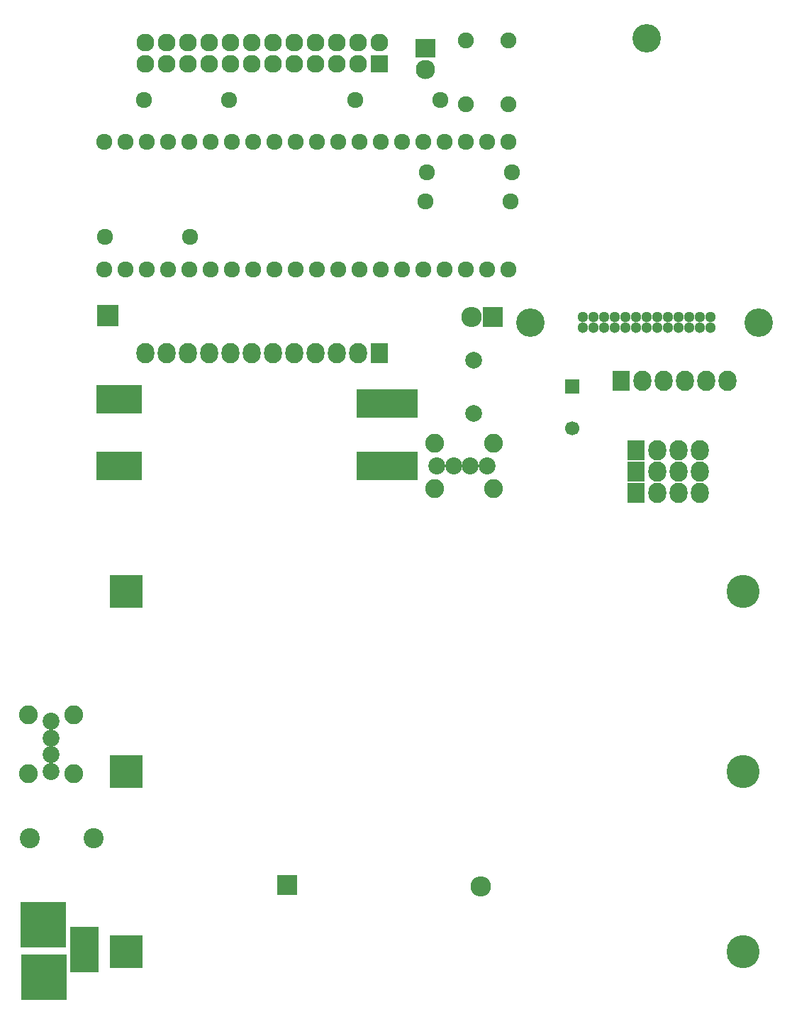
<source format=gbr>
G04 #@! TF.FileFunction,Soldermask,Bot*
%FSLAX46Y46*%
G04 Gerber Fmt 4.6, Leading zero omitted, Abs format (unit mm)*
G04 Created by KiCad (PCBNEW 4.0.2+dfsg1-stable) date 2017年09月12日 18時24分26秒*
%MOMM*%
G01*
G04 APERTURE LIST*
%ADD10C,0.100000*%
%ADD11C,3.400000*%
%ADD12C,1.300000*%
%ADD13R,3.956000X3.956000*%
%ADD14C,3.956000*%
%ADD15R,2.400000X2.300000*%
%ADD16C,2.300000*%
%ADD17R,2.127200X2.432000*%
%ADD18O,2.127200X2.432000*%
%ADD19C,1.924000*%
%ADD20C,1.900000*%
%ADD21R,2.432000X2.432000*%
%ADD22O,2.432000X2.432000*%
%ADD23R,2.127200X2.127200*%
%ADD24O,2.127200X2.127200*%
%ADD25R,1.700000X1.700000*%
%ADD26C,1.700000*%
%ADD27R,3.399740X5.401260*%
%ADD28R,5.401260X5.401260*%
%ADD29R,2.635200X2.635200*%
%ADD30C,2.020000*%
%ADD31C,2.250000*%
%ADD32C,2.000200*%
%ADD33C,2.400000*%
%ADD34R,7.400000X3.400000*%
%ADD35R,5.400000X3.400000*%
G04 APERTURE END LIST*
D10*
D11*
X167045600Y-37184800D03*
X153145600Y-71084800D03*
X180445600Y-71084800D03*
D12*
X174665600Y-71719800D03*
X174665600Y-70449800D03*
X173395600Y-71719800D03*
X173395600Y-70449800D03*
X172125600Y-71719800D03*
X172125600Y-70449800D03*
X170855600Y-71719800D03*
X170855600Y-70449800D03*
X169585600Y-71719800D03*
X169585600Y-70449800D03*
X168315600Y-71719800D03*
X168315600Y-70449800D03*
X167045600Y-71719800D03*
X167045600Y-70449800D03*
X165775600Y-71719800D03*
X165775600Y-70449800D03*
X164505600Y-71719800D03*
X164505600Y-70449800D03*
X163235600Y-71719800D03*
X163235600Y-70449800D03*
X161965600Y-71719800D03*
X161965600Y-70449800D03*
X160695600Y-71719800D03*
X160695600Y-70449800D03*
X159425600Y-71719800D03*
X159425600Y-70449800D03*
D13*
X104875600Y-124744800D03*
D14*
X178535600Y-124744800D03*
D15*
X140629600Y-38318800D03*
D16*
X140629600Y-40858800D03*
D17*
X163997600Y-78069800D03*
D18*
X166537600Y-78069800D03*
X169077600Y-78069800D03*
X171617600Y-78069800D03*
X174157600Y-78069800D03*
X176697600Y-78069800D03*
D19*
X132247600Y-44541800D03*
X142407600Y-44541800D03*
X150789600Y-56606800D03*
X140629600Y-56606800D03*
X140832800Y-53177800D03*
X150992800Y-53177800D03*
D20*
X150535600Y-45049800D03*
X145455600Y-45049800D03*
X150535600Y-37429800D03*
X145455600Y-37429800D03*
D21*
X124085600Y-138244800D03*
D22*
X147273600Y-138460800D03*
D19*
X102275600Y-64734800D03*
X104815600Y-64734800D03*
X107355600Y-64734800D03*
X109895600Y-64734800D03*
X112435600Y-64734800D03*
X114975600Y-64734800D03*
X117515600Y-64734800D03*
X120055600Y-64734800D03*
X122595600Y-64734800D03*
X125135600Y-64734800D03*
X127675600Y-64734800D03*
X130215600Y-64734800D03*
X132755600Y-64734800D03*
X135295600Y-64734800D03*
X137835600Y-64734800D03*
X140375600Y-64734800D03*
X142915600Y-64734800D03*
X145455600Y-64734800D03*
X147995600Y-64734800D03*
X150535600Y-64734800D03*
X150535600Y-49494800D03*
X147995600Y-49494800D03*
X145455600Y-49494800D03*
X142915600Y-49494800D03*
X140375600Y-49494800D03*
X137835600Y-49494800D03*
X135295600Y-49494800D03*
X132755600Y-49494800D03*
X130215600Y-49494800D03*
X127675600Y-49494800D03*
X125135600Y-49494800D03*
X122595600Y-49494800D03*
X120055600Y-49494800D03*
X117515600Y-49494800D03*
X114975600Y-49494800D03*
X112435600Y-49494800D03*
X109895600Y-49494800D03*
X107355600Y-49494800D03*
X104815600Y-49494800D03*
X102275600Y-49494800D03*
D21*
X148630600Y-70449800D03*
D22*
X146090600Y-70449800D03*
D23*
X135085600Y-40244800D03*
D24*
X135085600Y-37704800D03*
X132545600Y-40244800D03*
X132545600Y-37704800D03*
X130005600Y-40244800D03*
X130005600Y-37704800D03*
X127465600Y-40244800D03*
X127465600Y-37704800D03*
X124925600Y-40244800D03*
X124925600Y-37704800D03*
X122385600Y-40244800D03*
X122385600Y-37704800D03*
X119845600Y-40244800D03*
X119845600Y-37704800D03*
X117305600Y-40244800D03*
X117305600Y-37704800D03*
X114765600Y-40244800D03*
X114765600Y-37704800D03*
X112225600Y-40244800D03*
X112225600Y-37704800D03*
X109685600Y-40244800D03*
X109685600Y-37704800D03*
X107145600Y-40244800D03*
X107145600Y-37704800D03*
D25*
X158155600Y-78704800D03*
D26*
X158155600Y-83704800D03*
D27*
X99886200Y-145993600D03*
D28*
X95034800Y-142993860D03*
X95085600Y-149244800D03*
D29*
X102656600Y-70246600D03*
D17*
X135085600Y-74744800D03*
D18*
X132545600Y-74744800D03*
X130005600Y-74744800D03*
X127465600Y-74744800D03*
X124925600Y-74744800D03*
X122385600Y-74744800D03*
X119845600Y-74744800D03*
X117305600Y-74744800D03*
X114765600Y-74744800D03*
X112225600Y-74744800D03*
X109685600Y-74744800D03*
X107145600Y-74744800D03*
D30*
X147995600Y-88229800D03*
X145995600Y-88229800D03*
X143995600Y-88229800D03*
D31*
X148725600Y-90949800D03*
D30*
X141995600Y-88229800D03*
D31*
X141725600Y-90949800D03*
X148725600Y-85509800D03*
X141725600Y-85509800D03*
D30*
X95925600Y-118709800D03*
X95925600Y-120709800D03*
X95925600Y-122709800D03*
D31*
X98645600Y-117979800D03*
D30*
X95925600Y-124709800D03*
D31*
X98645600Y-124979800D03*
X93205600Y-117979800D03*
X93205600Y-124979800D03*
D17*
X165775600Y-86324800D03*
D18*
X168315600Y-86324800D03*
X170855600Y-86324800D03*
X173395600Y-86324800D03*
D17*
X165775600Y-88864800D03*
D18*
X168315600Y-88864800D03*
X170855600Y-88864800D03*
X173395600Y-88864800D03*
D17*
X165775600Y-91404800D03*
D18*
X168315600Y-91404800D03*
X170855600Y-91404800D03*
X173395600Y-91404800D03*
D19*
X112511800Y-60874000D03*
X102351800Y-60874000D03*
X106974600Y-44541800D03*
X117134600Y-44541800D03*
D32*
X146395400Y-81981400D03*
X146395400Y-75631400D03*
D33*
X93395760Y-132679800D03*
X100995440Y-132679800D03*
D34*
X136085600Y-80744800D03*
X136085600Y-88244800D03*
D35*
X104085600Y-88244800D03*
X104085600Y-80244800D03*
D13*
X104875600Y-146244800D03*
D14*
X178535600Y-146244800D03*
D13*
X104875600Y-103244800D03*
D14*
X178535600Y-103244800D03*
M02*

</source>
━━━━━━━━━━
■ WHAT IS BEING ASKED:
What lines in the listing above hold the string "format"? List them.

■ RESPONSE FOR THIS EXERCISE:
<source format=gbr>
G04 Gerber Fmt 4.6, Leading zero omitted, Abs format (unit mm)*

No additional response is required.